Камбальная путина заканчивалась. Даже если бы Феликс пытался до последнего использовать оставшиеся дни, чтобы наверстать упущенное, все равно «Коршуну» пора было вернуться с часу на час. Семен ждал. Ждал и боялся. Бледнея, он прислушивался к шагам в коридоре, раздававшимся в необычное время, натягивал плащ, уходил бродить по городу и спохватывался тогда, когда осознавал, что опять плетется вдоль причала и вглядывается в надписи на бортах судов. Изредка его окликали с какого-нибудь траулера. Он машинально отвечал и тащился дальше, переходя вброд лужи с радужными пятнами соляра и обрывками снастей.

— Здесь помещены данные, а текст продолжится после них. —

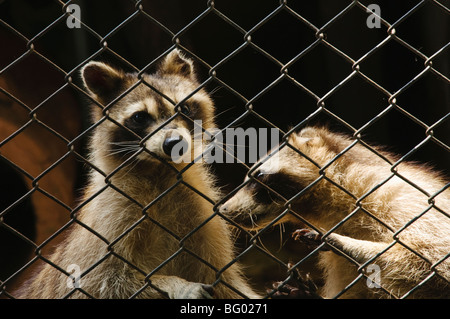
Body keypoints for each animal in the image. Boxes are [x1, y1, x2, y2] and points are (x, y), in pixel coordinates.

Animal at [16, 50, 260, 300]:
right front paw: (173, 283)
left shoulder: (202, 214)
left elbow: (226, 281)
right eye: (140, 118)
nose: (174, 143)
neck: (161, 171)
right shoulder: (109, 219)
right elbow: (106, 281)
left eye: (184, 109)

Лес мачт сделался таким плотным, так тесно стояли суда, что бухты за ними уже не было видно. И казалось, что заснеженные скалы той стороны навсегда запутались в паутине штангов и талей. А рыбаки валили и валили веселой разношерстной толпой мимо Семена... Но все это были не те, кого ждал он.
Семен подходил к самой кромке воды. Сапоги по щиколотку впаивались в зыбкий песок. И легкая волна, подкрадываясь, тонким лезвием касалась голенищ. Было пусто в душе, и кружилась голова. Он не верил самому себе. Он даже взял билет на морской трамвай, чтобы убедиться еще раз. Выдержки хватило только до Сероглазки. Весь путь туда Семен простоял один, прижавшись спиной к рубке, бессмысленно смотрел в воду и не мог оторвать от нее взгляда.
Осунувшийся и посеревший, весь в липкой испарине, он сошел в Сероглазке, втянув голову в плечи и пряча в карманах плаща вспотевшие руки. С морем все кончено — это было ясно...
Назад он добирался автобусом.
Не настолько велик Петропавловск, чтобы человек мог в нем затеряться. Семен не прятался. Он просто ждал. А когда ожидание сделалось невыносимым, опять пошел в «Вулкан» за столик, что стоит справа у стены рядом с оркестром...
В комнате горел свет. Кто-то сидел на подоконнике.
Семен знает, кто зажег свет в комнате. Спешить больше некуда. Трезвея, он сел на грязную ступеньку крыльца, закурил и тянул папиросу, пока не загорелся бумажный мундштук. Потом пошел к себе.
Их было четверо. На подоконнике в плаще и в кожаных перчатках сидел Феликс. Его фуражка с коротким козырьком лежала тут же. На кровати Федосова полулежали Меньшенький и Кузьмин. Свои телогрейки они сложили на табуретку.
На кровати Семена поверх одеяла спал четвертый — Мишка. Он до самого подбородка укрылся старой, еще курсантской, шинелью.